Show that arcsin is the inverse of sin

[gymko]

Homework Statement

I have a problem, I don't know to substantiate, why arcsin(sin(x)) = sin(arcsin(x)) = x ?
Thank you very much for each advice.

Homework Equations

The Attempt at a Solution

 

[praharmitra]

i didnt exactly get your question. Are you trying to find the range of values of x for which the above eq is valid?

what are u asking? can u be clearer.

 

[gymko]

My question is: why arcsin(sin(x)) is possible to regulate for x. Why arcsin(sin(x)) = x?

Why graph for y = arcsin(sin(x)) is y = x?

Thank you.

 

[Bohrok]

Do you know about the composition of inverse functions?
Also, arcsin(sin(x)) = sin(arcsin(x)) = x only for -1≤x≤1 for all three.

 

[g_edgar]

$\sin(\arcsin(x)) = x$ for all real $x$ but $\arcsin(\sin(x))$ only for $-\pi/2 \le x \le \pi/2$ . That's with one standard way of defining $\arcsin$

 

[tnutty]

well look at it this way :

sin( asin(x ) )

let x = 1;

the asin(1) = P;
then sin(P) = 1;

 

[Hurkyl]

$\sin(\arcsin(x)) = x$ for all real $x$

Did you mean all x in [-1,1]? (Or are you making an assertion about the complex Arcsin function?)

 

[gymko]

Thank you very much for all. :)

 

[Gregg]

y=arcsin(sin(x))

sin(y) = sin(x)

y = x

 

[Hurkyl]

y=arcsin(sin(x))

sin(y) = sin(x)

y = x

 

[g_edgar]

Did you mean all x in [-1,1]? (Or are you making an assertion about the complex Arcsin function?)

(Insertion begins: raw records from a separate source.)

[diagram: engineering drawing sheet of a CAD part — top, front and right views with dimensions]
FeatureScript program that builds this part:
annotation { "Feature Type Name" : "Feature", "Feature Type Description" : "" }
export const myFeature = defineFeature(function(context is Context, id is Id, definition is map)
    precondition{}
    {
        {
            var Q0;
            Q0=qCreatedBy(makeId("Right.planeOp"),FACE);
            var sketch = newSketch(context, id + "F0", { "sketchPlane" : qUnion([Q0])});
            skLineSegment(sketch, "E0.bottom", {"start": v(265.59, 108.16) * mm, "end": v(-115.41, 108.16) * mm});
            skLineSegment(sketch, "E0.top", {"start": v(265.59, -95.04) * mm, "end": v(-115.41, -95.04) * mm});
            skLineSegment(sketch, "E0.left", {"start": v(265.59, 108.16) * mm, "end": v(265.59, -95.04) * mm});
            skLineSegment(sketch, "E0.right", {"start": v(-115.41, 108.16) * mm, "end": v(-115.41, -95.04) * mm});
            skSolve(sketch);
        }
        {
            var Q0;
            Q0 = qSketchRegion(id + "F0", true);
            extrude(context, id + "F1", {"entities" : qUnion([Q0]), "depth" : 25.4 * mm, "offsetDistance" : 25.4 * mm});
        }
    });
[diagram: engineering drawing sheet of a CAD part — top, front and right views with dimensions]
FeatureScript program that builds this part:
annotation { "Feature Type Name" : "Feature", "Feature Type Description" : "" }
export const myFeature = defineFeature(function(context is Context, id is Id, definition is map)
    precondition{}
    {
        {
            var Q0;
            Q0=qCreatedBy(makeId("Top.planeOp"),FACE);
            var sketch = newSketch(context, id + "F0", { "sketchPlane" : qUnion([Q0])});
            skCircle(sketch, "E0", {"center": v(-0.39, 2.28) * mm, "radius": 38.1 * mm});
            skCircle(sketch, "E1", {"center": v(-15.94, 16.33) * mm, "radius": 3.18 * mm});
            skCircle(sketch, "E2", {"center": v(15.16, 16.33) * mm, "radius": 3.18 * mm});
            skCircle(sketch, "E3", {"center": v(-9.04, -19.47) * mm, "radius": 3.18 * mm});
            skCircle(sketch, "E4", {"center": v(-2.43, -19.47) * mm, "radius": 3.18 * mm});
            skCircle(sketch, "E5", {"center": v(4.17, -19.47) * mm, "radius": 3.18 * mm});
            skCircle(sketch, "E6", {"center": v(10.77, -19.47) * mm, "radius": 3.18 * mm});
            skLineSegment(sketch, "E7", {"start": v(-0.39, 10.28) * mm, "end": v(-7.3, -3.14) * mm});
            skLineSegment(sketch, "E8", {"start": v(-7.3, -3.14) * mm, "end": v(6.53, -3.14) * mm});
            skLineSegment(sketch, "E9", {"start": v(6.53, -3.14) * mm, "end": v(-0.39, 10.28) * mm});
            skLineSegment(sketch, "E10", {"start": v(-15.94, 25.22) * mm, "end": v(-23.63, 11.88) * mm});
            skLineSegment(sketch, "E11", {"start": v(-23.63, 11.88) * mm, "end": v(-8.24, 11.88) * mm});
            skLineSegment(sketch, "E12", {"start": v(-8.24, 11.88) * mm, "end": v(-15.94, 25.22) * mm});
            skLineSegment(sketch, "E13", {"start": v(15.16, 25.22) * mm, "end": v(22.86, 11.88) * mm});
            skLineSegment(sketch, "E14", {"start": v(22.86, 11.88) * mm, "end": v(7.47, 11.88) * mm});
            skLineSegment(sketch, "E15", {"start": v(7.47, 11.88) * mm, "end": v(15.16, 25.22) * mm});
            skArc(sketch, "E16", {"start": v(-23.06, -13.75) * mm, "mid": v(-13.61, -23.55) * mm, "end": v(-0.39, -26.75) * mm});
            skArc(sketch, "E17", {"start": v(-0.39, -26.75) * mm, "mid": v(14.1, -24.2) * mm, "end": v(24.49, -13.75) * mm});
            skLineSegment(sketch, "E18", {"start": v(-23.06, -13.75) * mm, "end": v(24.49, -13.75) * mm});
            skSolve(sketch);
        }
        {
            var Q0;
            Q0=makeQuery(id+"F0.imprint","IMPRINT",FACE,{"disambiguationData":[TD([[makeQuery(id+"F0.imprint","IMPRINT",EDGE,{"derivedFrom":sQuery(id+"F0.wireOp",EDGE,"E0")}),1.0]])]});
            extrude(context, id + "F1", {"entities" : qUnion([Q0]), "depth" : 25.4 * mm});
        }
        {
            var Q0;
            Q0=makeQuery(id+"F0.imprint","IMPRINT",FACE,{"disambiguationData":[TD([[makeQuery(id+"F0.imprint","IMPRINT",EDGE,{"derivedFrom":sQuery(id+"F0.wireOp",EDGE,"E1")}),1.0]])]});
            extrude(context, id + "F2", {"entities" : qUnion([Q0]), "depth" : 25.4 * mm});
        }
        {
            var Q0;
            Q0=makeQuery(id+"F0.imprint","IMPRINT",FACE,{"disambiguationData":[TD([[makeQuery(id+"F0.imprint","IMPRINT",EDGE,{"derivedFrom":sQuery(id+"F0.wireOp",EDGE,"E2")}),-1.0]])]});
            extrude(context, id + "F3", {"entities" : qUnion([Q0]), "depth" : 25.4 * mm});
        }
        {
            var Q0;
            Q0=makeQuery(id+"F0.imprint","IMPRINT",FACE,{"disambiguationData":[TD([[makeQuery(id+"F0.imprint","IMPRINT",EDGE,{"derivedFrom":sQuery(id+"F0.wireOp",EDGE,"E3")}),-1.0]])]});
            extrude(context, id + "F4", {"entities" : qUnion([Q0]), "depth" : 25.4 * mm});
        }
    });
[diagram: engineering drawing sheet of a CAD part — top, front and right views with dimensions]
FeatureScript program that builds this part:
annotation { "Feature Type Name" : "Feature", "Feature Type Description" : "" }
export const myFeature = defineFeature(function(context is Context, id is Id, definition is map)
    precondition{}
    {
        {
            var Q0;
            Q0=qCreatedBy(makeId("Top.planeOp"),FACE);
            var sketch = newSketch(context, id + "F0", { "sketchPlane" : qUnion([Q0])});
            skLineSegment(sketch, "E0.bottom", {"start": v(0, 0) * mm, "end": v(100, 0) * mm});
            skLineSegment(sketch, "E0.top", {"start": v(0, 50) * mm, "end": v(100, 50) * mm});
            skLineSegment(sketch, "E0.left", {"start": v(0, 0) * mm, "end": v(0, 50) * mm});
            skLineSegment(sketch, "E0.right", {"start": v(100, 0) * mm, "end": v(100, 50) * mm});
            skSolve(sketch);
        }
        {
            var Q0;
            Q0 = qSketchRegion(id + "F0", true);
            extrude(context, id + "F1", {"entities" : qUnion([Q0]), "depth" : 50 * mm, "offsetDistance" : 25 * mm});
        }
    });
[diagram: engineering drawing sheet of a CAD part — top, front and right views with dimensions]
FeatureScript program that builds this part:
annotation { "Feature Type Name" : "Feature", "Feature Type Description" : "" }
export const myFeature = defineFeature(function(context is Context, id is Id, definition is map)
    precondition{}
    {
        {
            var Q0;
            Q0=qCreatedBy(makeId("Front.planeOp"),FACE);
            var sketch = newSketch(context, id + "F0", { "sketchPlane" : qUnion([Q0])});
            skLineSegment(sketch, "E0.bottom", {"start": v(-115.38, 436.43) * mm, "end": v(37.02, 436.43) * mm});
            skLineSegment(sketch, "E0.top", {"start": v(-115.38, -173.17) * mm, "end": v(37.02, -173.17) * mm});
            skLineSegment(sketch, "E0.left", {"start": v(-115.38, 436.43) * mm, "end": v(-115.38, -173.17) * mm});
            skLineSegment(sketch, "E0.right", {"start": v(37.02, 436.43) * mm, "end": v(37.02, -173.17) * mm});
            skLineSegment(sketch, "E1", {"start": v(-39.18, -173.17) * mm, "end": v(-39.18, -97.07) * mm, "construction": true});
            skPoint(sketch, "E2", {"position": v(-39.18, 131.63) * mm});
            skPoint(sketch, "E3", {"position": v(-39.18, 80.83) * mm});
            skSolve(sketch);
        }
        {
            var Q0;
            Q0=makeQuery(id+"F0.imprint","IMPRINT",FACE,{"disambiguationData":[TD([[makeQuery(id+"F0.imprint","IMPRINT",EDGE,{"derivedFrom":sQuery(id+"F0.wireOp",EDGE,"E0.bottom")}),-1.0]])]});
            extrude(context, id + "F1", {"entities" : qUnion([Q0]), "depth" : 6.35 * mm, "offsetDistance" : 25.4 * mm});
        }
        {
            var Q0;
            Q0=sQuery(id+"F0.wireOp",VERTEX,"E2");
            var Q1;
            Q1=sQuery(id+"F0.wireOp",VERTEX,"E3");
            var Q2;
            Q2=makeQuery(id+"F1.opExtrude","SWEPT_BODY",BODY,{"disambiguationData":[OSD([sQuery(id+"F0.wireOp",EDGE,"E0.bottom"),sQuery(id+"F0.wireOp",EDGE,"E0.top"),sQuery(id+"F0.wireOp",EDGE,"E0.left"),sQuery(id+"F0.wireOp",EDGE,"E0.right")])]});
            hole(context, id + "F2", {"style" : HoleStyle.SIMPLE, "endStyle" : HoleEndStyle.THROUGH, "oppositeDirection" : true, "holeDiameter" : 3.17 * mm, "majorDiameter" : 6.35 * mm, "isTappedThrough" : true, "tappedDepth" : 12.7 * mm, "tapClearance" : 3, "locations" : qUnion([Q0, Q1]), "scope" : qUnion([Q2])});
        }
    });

You are right. For my equation you have to use complex arcsin. Wherever arcsin is defined, we have sin(arcsin(x)) = x , that is what we mean by arcsin.

 

[Gregg]

My question is: why arcsin(sin(x)) is possible to regulate for x. Why arcsin(sin(x)) = x?

Why graph for y = arcsin(sin(x)) is y = x?

Thank you.

y=arcsin[sin[x]] implies sin[y] = sin[x] and y=x. Forgetting the intervals, I don't the question had much to do with the interval which this valid for. It was just how does the graph look like y=x.